◆ **Exercise requirements**:
1. Translate this sentence from the Teasel v Hooke costs judgment into Spanish: "Before the Court is a notice of motion filed by the defendant (on 2 February 2015), pursuant to a reservation of liberty to apply, for variation of costs orders provisionally made on 19 December 2014, upon publication of reasons for judgment ([2014] NSWSC 1839) that culminated in an informal Will being admitted to probate."
2. Proceed with the Teasel v Hooke costs judgment, writing on from the end of its last paragraph.

Teasel v Hooke (No 2)
[2015] NSWSC 88
•16 February 2015
Supreme Court
New South Wales
Medium Neutral Citation: Estate Moran; Teasel v Hooke (No 2) [2015] NSWSC 88 Hearing dates: 16 February 2015 Date of orders: 16 February 2015 Decision date: 16 February 2015 Jurisdiction: Equity Division - Probate List Before: Lindsay J Decision: Confirmation of order for defendant to pay costs of unsuccessfully opposed application for admission of an informal will to probate
Catchwords: SUCCESSION – Wills, Probate and Administration – Probate and letters of administration – Contested application for admission of informal will to probate - Costs – General principles – Costs ordinarily follow event, subject to established exceptions in probate cases – Costs remain in discretion of court – Where plaintiff and defendant, as only interested parties, engage in ordinary adversarial litigation, appropriate order may be for costs to follow event rather than be paid out of deceased estate. Legislation Cited: Civil Procedure Act 2005 NSW, s 98
Succession Act 2006 NSW, s 8
Uniform Civil Procedure Rules 2005 NSW, r 42.1Cases Cited: Bannister v Perpetual Trustee Co Limited; Estate of Mascot Zita Blake deceased [2008] NSWSC 1283 at [29]-[30]
Bell v Crewes [2011] NSWSC 1159 at [61] - [70].
Re Eger; Heilprin v Eger (4 February 1985, Powell J, unrep)Texts Cited: Mason and Handler, Succession Law and Practice (NSW), para [13,001] Category: Procedural and other rulings Parties: Plaintiff/Cross Defendant: Jessica Leigh Teasel
Defendant/Cross Claimant: Alistair-John Mark HookeRepresentation: Counsel:
Solicitors:
Plaintiff/Cross Defendant: J McIntosh
Defendant/Cross Claimant: L Ellison
Plaintiff/Cross Defendant: JNT Legal
Defendant/Cross Claimant: Turnbull Hill Lawyers
File Number(s): 2014/00148998
Judgment – ex tempore
-
Before the Court is a notice of motion filed by the defendant (on 2 February 2015), pursuant to a reservation of liberty to apply, for variation of costs orders provisionally made on 19 December 2014, upon publication of reasons for judgment ([2014] NSWSC 1839) that culminated in an informal Will being admitted to probate.
-
At the time of publishing the principal judgment I expressed a preliminary view that: (a) costs of the application (under the Succession Act 2006 NSW, s 8), for admission of the informal will to probate, should follow the event; and (b) to the extent that the plaintiff does not recover her costs of that application from the defendant, she should be entitled to recover them from the estate: [81].

◆ **Raw data**:

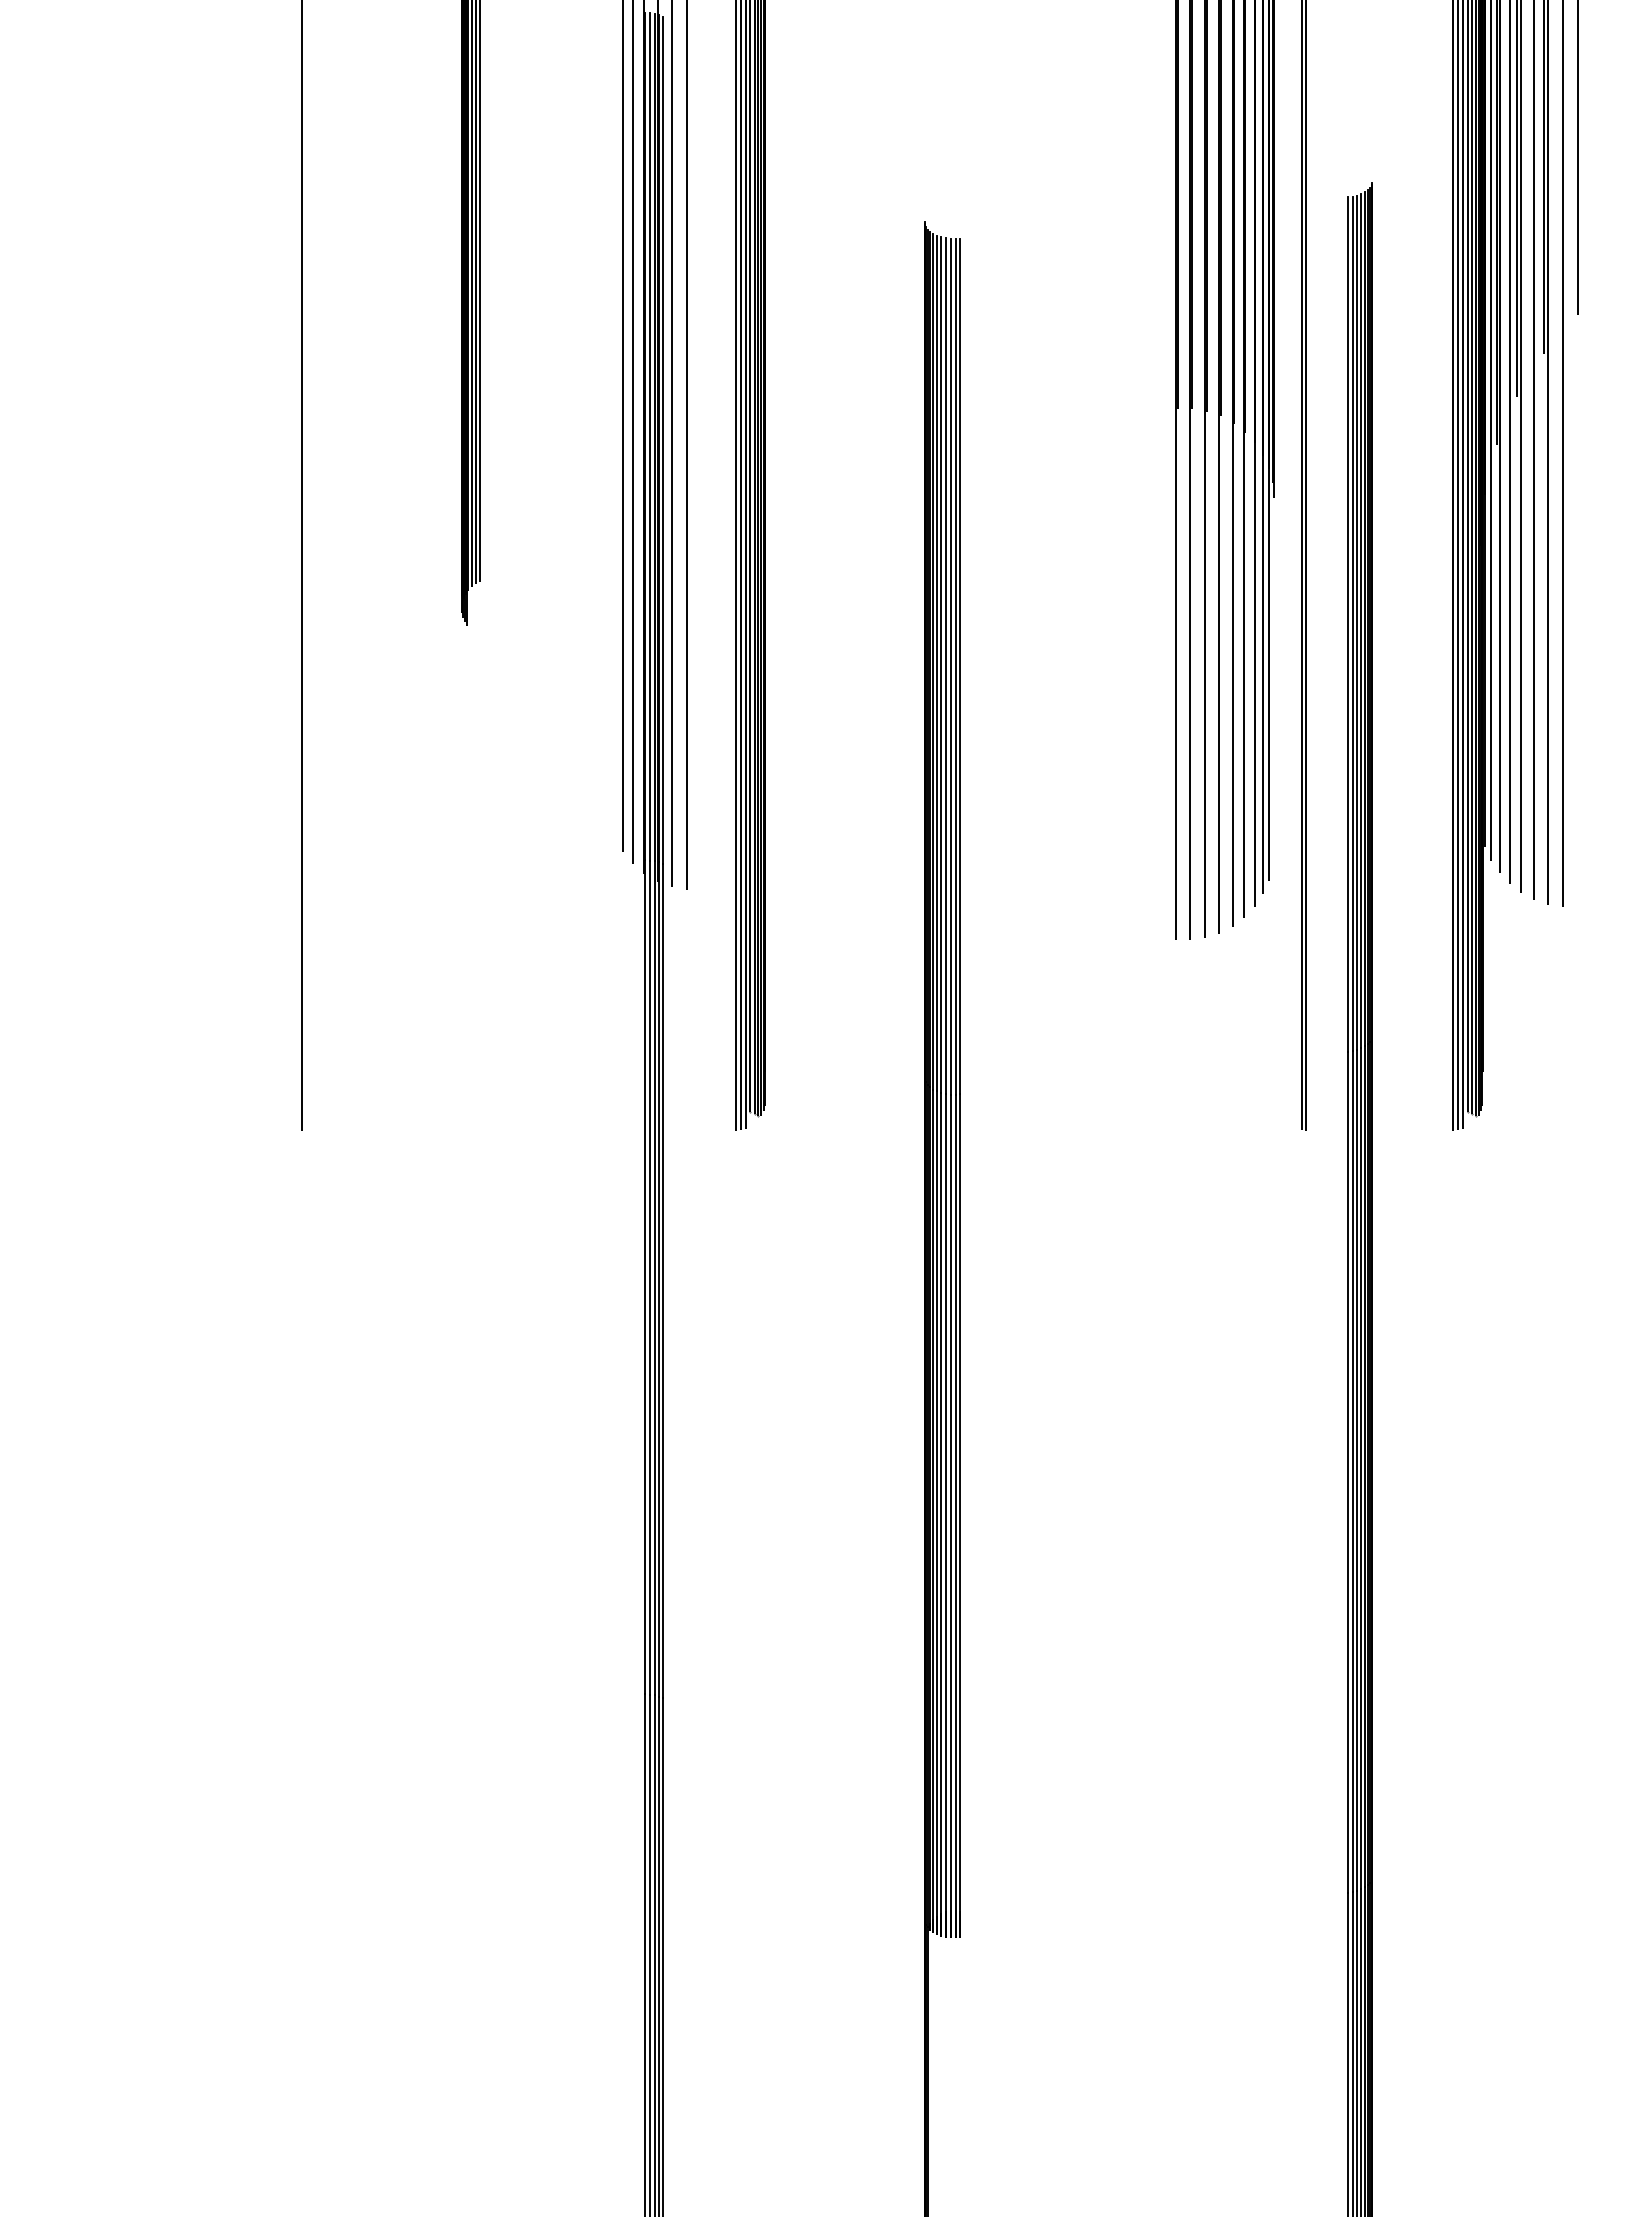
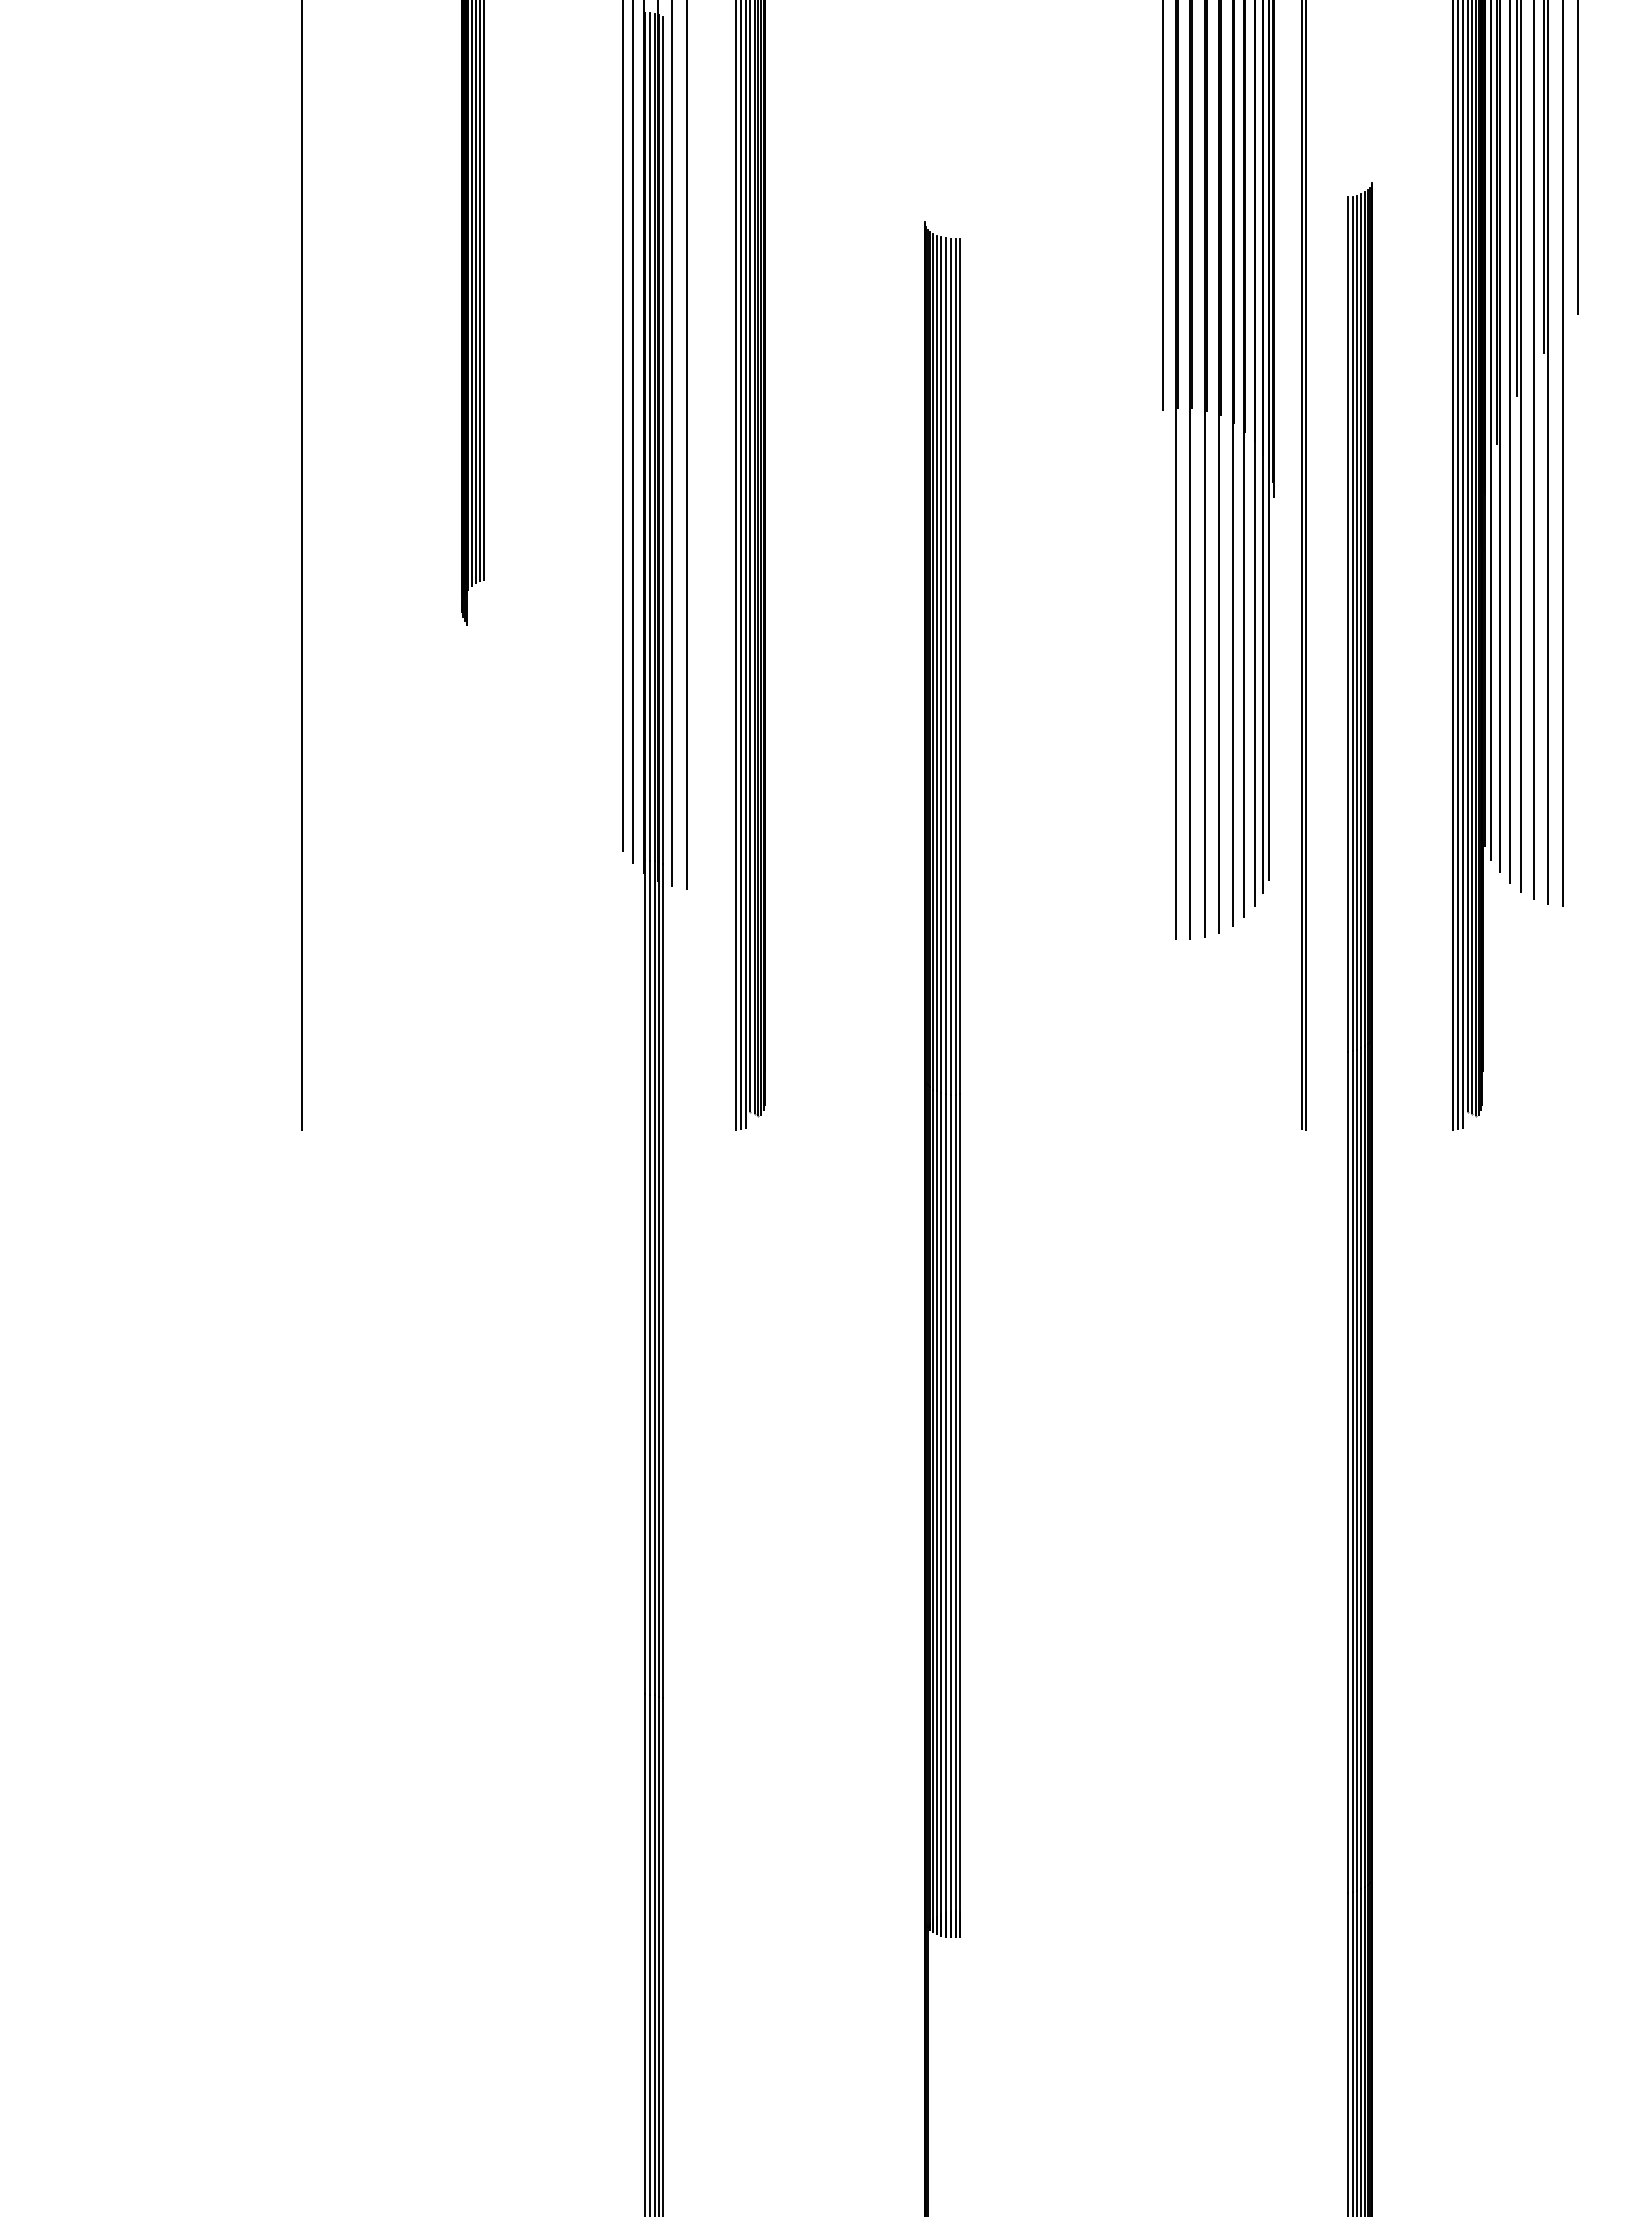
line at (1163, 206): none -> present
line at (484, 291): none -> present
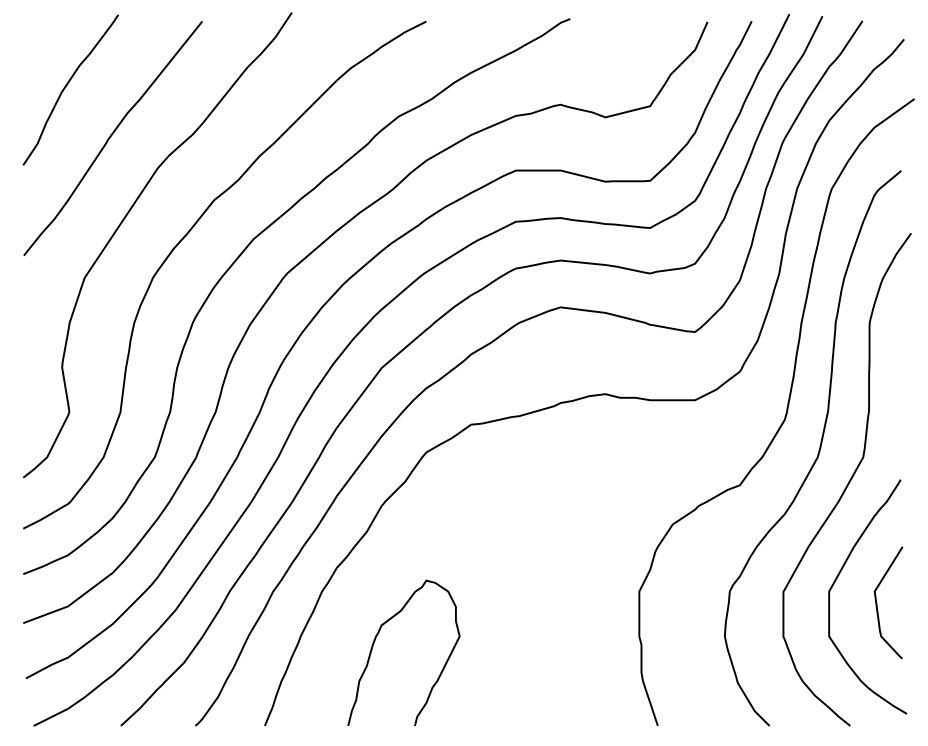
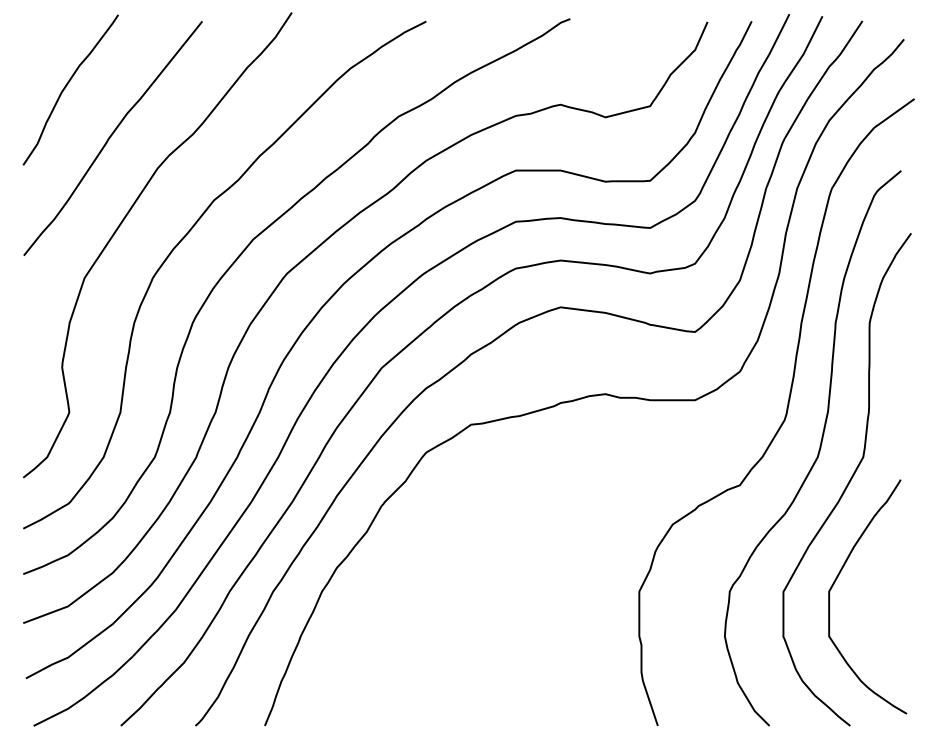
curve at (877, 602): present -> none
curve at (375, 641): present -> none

◆ **Per-task answers**:
1. Ante el Tribunal se encuentra una moción presentada por el demandado (el 2 de febrero de 2015), en virtud de una reserva de la facultad de solicitar, para la modificación de las órdenes sobre costas dictadas provisionalmente el 19 de diciembre de 2014, al publicarse los fundamentos de la sentencia ([2014] NSWSC 1839) que culminaron en la admisión de un testamento informal a la legalización testamentaria (probate).

2.
-
The defendant contends that his costs ought to be allowed out of the estate or, alternately, that there should be no order as to his costs. Implicit in his contentions is a broader contention that the costs of both parties should be paid out of the estate.
-
There is no dispute that costs are in the discretion of the Court. Section 98 of the Civil Procedure Act 2005 NSW so provides.
-
Nor is there any dispute that, prima facie, costs follow the event. The Uniform Civil Procedure Rules 2005 NSW, rule 42.1 so provides.
-
In probate proceedings two exceptions to this general rule (that costs follow the event) have come to be recognised, as Powell J instructs us in Re Eger; Heilprin v Eger (4 February 1985, unreported); those exceptions being:
where a testator has, or those interested in residue have, been the cause of the litigation, the costs of unsuccessfully opposing probate may be ordered to be paid out of the estate;
if the circumstances led reasonably to an investigation in regard to the document propounded, the costs may be left to be borne by those who respectively incurred them.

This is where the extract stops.